§ **WORK ORDER 1**:
Answer these from the piece on Jack Charlton's visits to Clonmel, one answer per line:
(a) In what building and on what street was Charlton interviewed in 1994?
(b) What did the banner at one of his early games at Lansdowne Road say?
(c) How far did Ireland get at its first World Cup?
§ **WORK ORDER 2**: Carry on the piece on Jack Charlton's visits to Clonmel from its last sentence.

§ **TEXT SECTION**:
Jack Charlton, who died last night, visited Clonmel in 1991 and 1994 when he was manager of Ireland's soccer team
"Press conference??", Jack Charlton snorted with more than a hint of derision in his voice.
The year was 1994 and the Irish soccer manager strolled into a room at Slattery's, The Vision Store in Gladstone Street, Clonmel to find Tipp FM sports correspondent, the late Gerry Long, and myself waiting to interview him.
That same building, unfortunately, is now one of all too many in the town centre of Tipperary's capital that lies vacant and deserted. But 26 years ago it was at the heart of a bustling town centre and the services of Charlton, one of the country's most famous adopted Irishmen, had been secured to perform its official opening.
However despite Slattery's managing director John Fraher's introduction, the presence of just two local journalists clearly wasn't Jack's idea of a press conference, But after that spiky introduction he soon proved an engaging and even warm interviewee, chatting about Ireland's prospects in the World Cup, with the tournament beginning in the United States three weeks later.
Hundreds turned out in Clonmel to welcome the Irish manager, who by then had long since achieved legendary status in the hearts of almost all Irish people. That was in contrast to the reaction when he was appointed in 1986, when the welcome for a man who had famously won the World Cup as a player with England in 1966 wasn't exactly universal; a banner displayed at one of his early games at Lansdowne Road offered the advice 'Go Home Union Jack'.
However the sometimes gruff and always frank, no-nonsense Geordie soon won over the nation, taking Ireland to its first European championship in 1988 - a campaign that included a landmark victory over his native England - and its first World Cup two years later when, remarkably, Ireland reached the quarter-finals.

§ **COLLECTED DATA**:
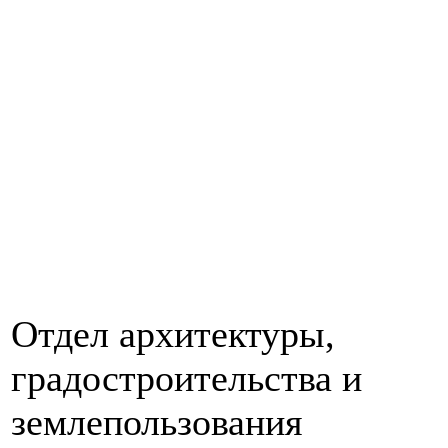
Отдел архитектуры,
градостроительства и
землепользования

§ **TASK RESULT 1**:
(a) Slattery's, The Vision Store, in Gladstone Street, Clonmel
(b) 'Go Home Union Jack'
(c) The quarter-finals

§ **TASK RESULT 2**:
Soon, phrases such as "put 'em under pressure" and "Jackie's army" became central to the country's vocabulary, alongside never-ending choruses of the ubiquitous Olé olé, which for a time was commissioned as an alternative national anthem.
By the time he arrived in Tipperary on that Thursday in late May, World Cup fever was starting to gather momentum throughout the country, nowhere more so than in Clonmel. The town was still buzzing with excitement and a sense of celebration after Clonmel Town had won the FAI Junior Cup for the first and so far only time the previous weekend; and once a ripple of excitement passed through the large crowd when it became known that he was in the building, a chant of "We Want Jack" was soon ringing around the street.
The man of the moment was the perfect guest, posing for umpteen photos and signing hundreds of autographs, so many, in fact, that he developed a blister on his finger.
Before leaving The Vision Store and being driven to Powerstown Park racecourse, where he was whisked by helicopter to Dublin for yet another appearance on his whistle-stop promotional tour, he was presented with a framed photo of some fishing flies by John Fraher. And the Mayor, Michael O'Brien, invited him back to fish on the river Suir.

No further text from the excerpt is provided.